Unlike Kansas, Missouri’s Department of Health and Senior Services does not have statewide guidelines for crisis standards of care within hospitals. Thus, the Missouri Hospital Association issued its framework last week geared specifically for the response to the coronavirus.
Similar to the Kansas guidelines, the framework urges hospitals to consider methods such as SOFA, and other metrics that take patient health into account.
Carney, the Practical Bioethics CEO, served on the panel that developed the MHA document.
One of his biggest concerns in crafting the document, he said, was protecting the mental health of front-line workers, such as nursing home staff, who are also risking their physical health at times, given the shortages of masks and other protective equipment.
As far as mental health goes, Carney said front-line staff are at risk of something akin to post-traumatic stress disorder, as their work might force them to prioritize the broader public health against the patient that is right there in front of them.
In some cases, for instance, that might mean treating a health care worker first so that they can get back out in the trenches.

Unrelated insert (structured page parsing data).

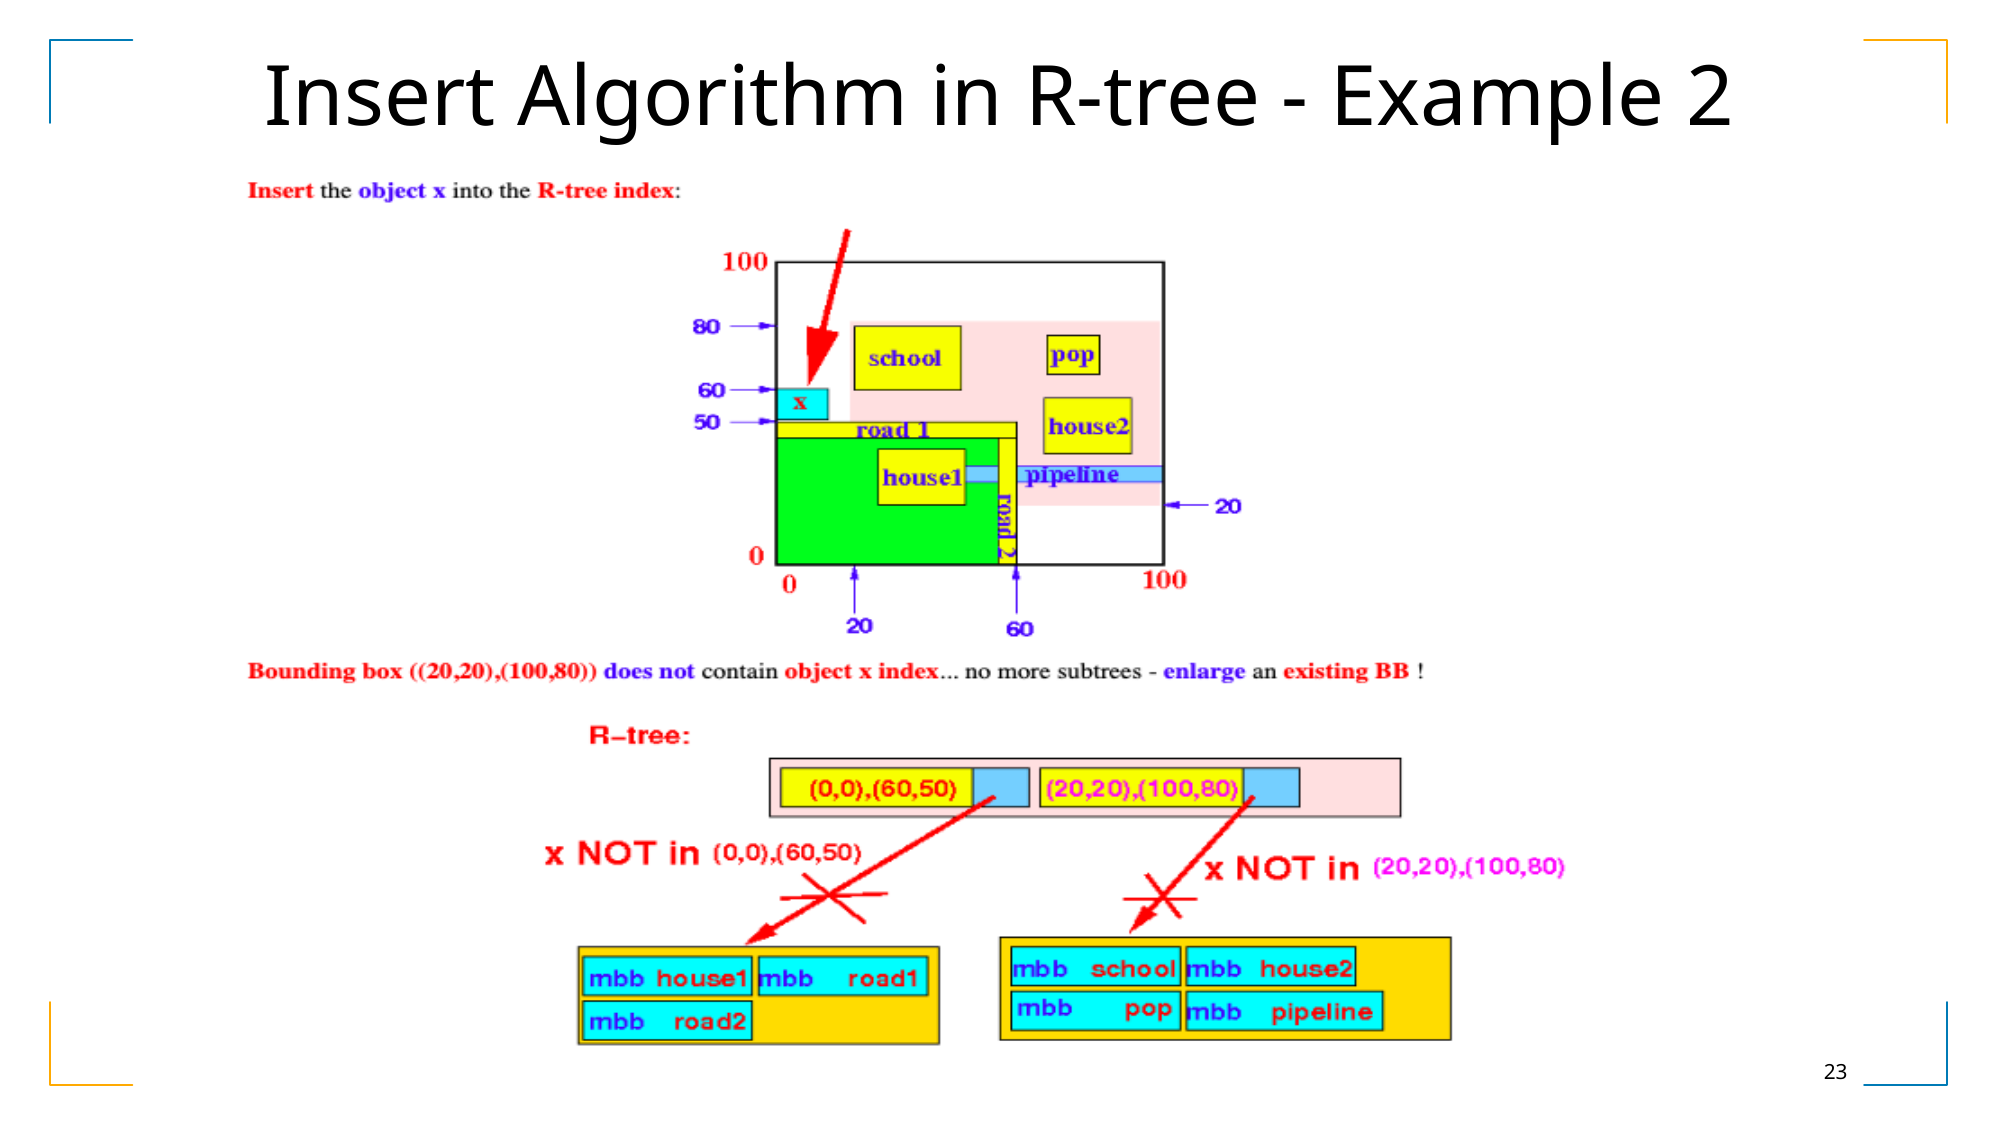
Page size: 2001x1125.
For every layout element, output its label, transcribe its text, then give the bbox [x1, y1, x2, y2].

text_box [1863, 1001, 1948, 1086]
text_box [1863, 39, 1948, 124]
text_box [49, 39, 134, 124]
slide_number 23 [1773, 1042, 1863, 1103]
picture [227, 153, 1773, 1125]
text_box Insert Algorithm in R-tree - Example 2 (enlarge BB) [116, 42, 1884, 243]
text_box [49, 1001, 134, 1086]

“The public doesn’t understand that,” Carney said. “Somehow these individuals are making this decision that I am disposable or not worthy. In triage, we have to make decisions about population survival.”
At MHA, General Counsel Jane Drummond is working to ensure legal protections for workers placed in those situations.

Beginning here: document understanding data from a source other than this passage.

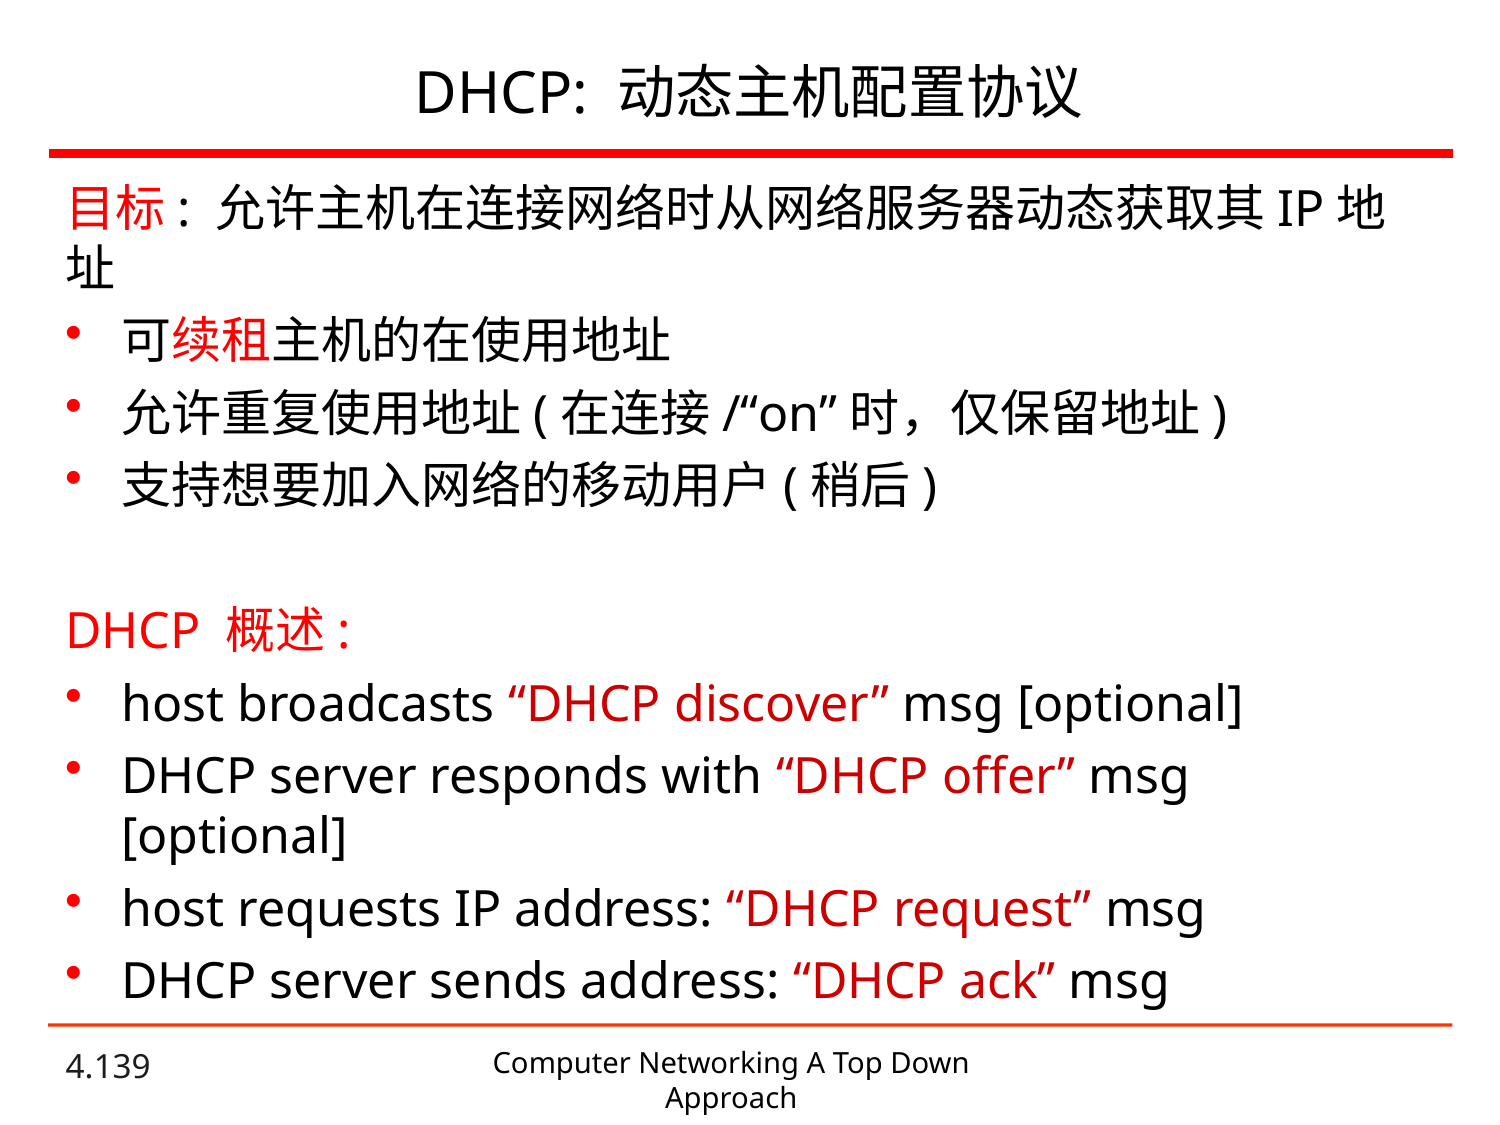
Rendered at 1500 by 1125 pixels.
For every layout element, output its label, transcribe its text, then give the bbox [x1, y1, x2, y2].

title DHCP: 动态主机配置协议 [55, 37, 1443, 143]
list 目标: 允许主机在连接网络时从网络服务器动态获取其IP地址 可续租主机的在使用地址 允许重复使用地址(在连接/“on”时，仅保留地址) 支持想要加入网络的移动用户(稍后) DHCP 概述: host broadcasts “DHCP discover” msg [optional] DHCP server responds with “DHCP offer” msg [optional] host requests IP address: “DHCP request” msg DHCP server sends address: “DHCP ack” msg [49, 168, 1443, 1009]
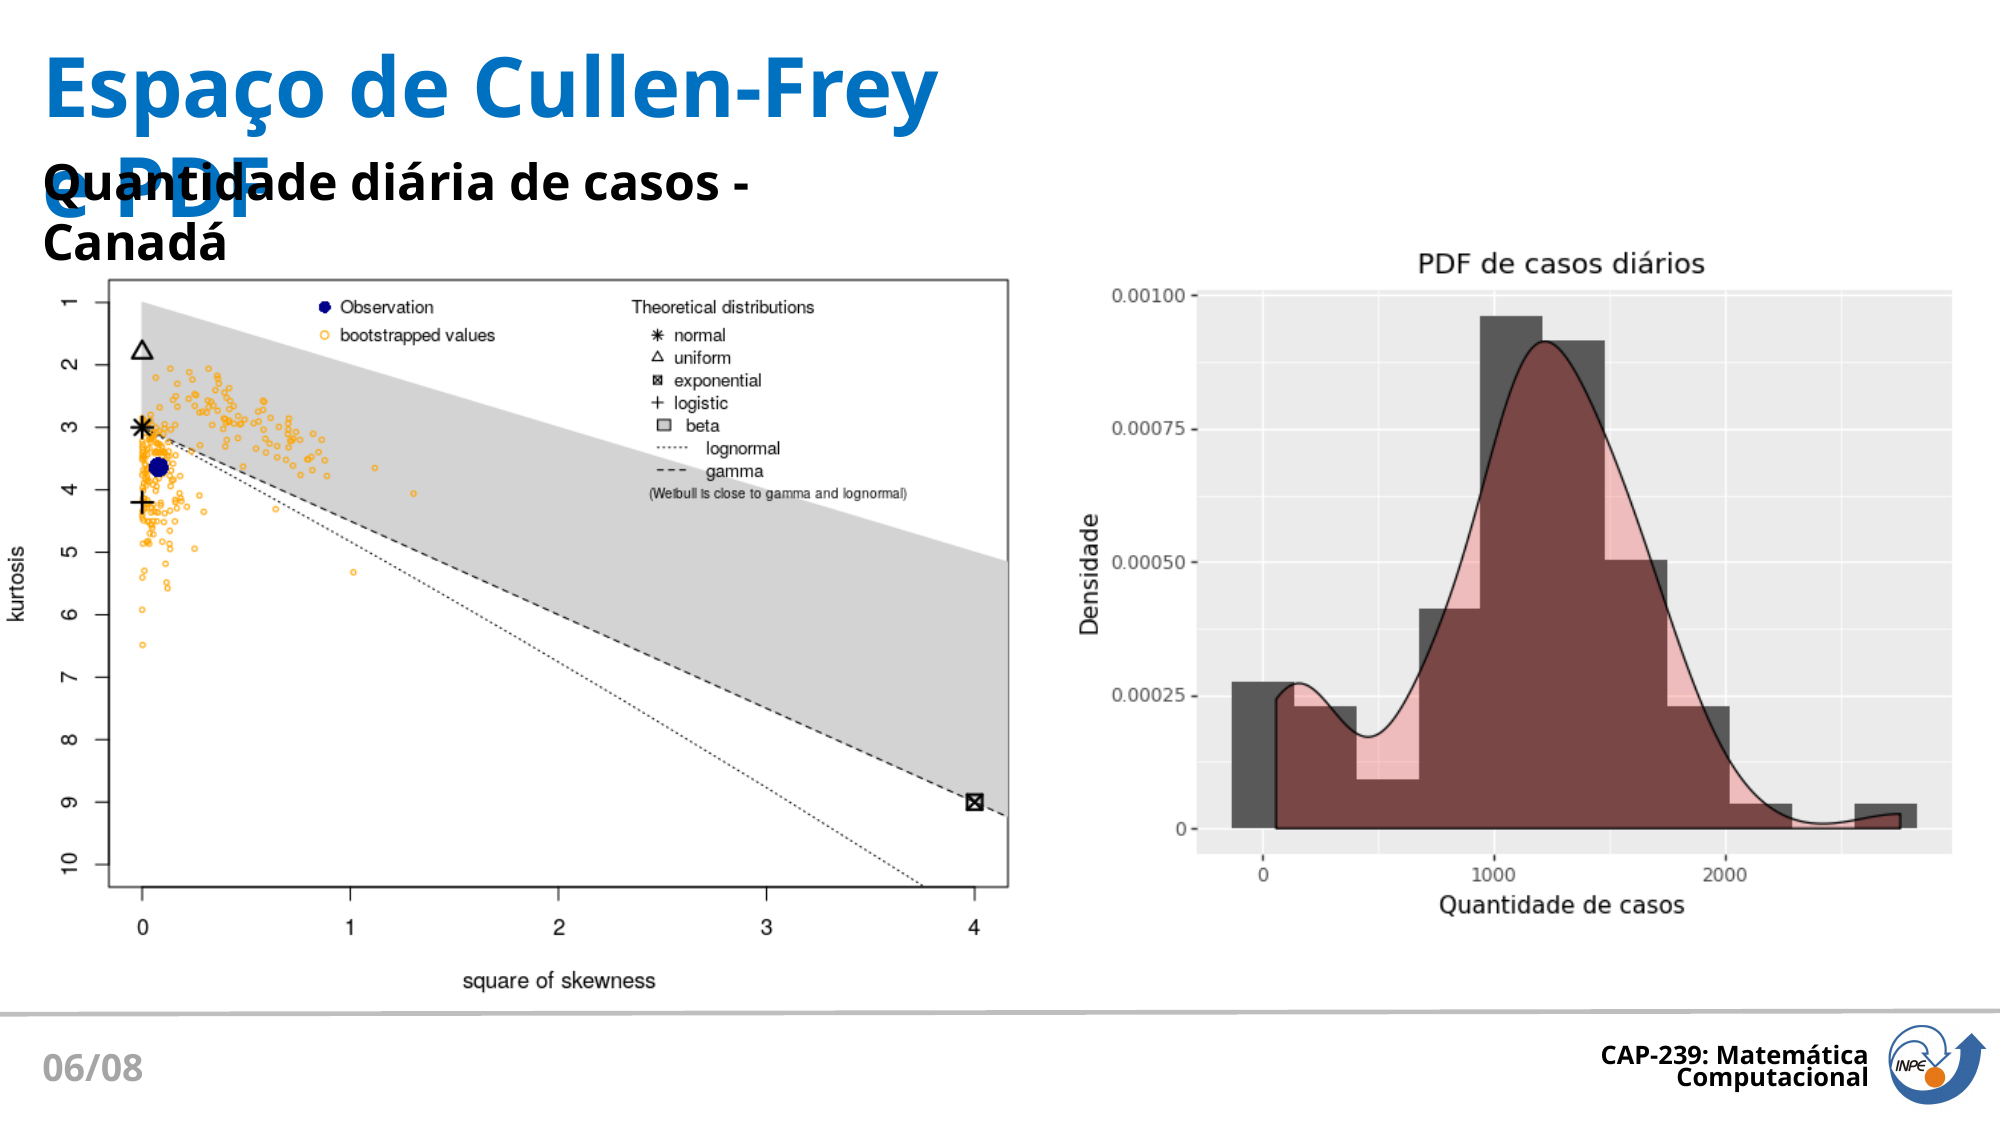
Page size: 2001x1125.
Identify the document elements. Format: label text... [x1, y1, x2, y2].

text_box Espaço de Cullen-Frey e PDF [27, 26, 993, 143]
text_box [0, 1010, 2000, 1015]
text_box 06/08 [27, 1036, 478, 1098]
picture [1882, 1016, 1991, 1120]
text_box Quantidade diária de casos - Canadá [27, 142, 873, 227]
text_box CAP-239: Matemática Computacional [1472, 1040, 1877, 1100]
picture [0, 236, 1966, 1001]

Missouri law is not clear whether so-called “good samaritan” laws would cover health care workers in this COVID-19 environment. Good samaritan laws protect against malpractice claims when a health care worker hops in at the scene of an accident, for instance.
It is important, she said, to clearly delineate “trigger points” that signal a hospital has transitioned to crisis mode.
MHA is hoping that the General Assembly can make such a clarification, but that is difficult, given its limited schedule due to the pandemic. Another option is to have the governor issue an executive order to set out the parameters.
Back in Topeka, the question of doling out scarce resources is more than a legality to Goupil. It’s a matter of life and death.
Some people might insist they would not even want to live if they were confined to a wheelchair and dependent upon a ventilator.
Goupil’s response: “You don’t know that until you are in that position.”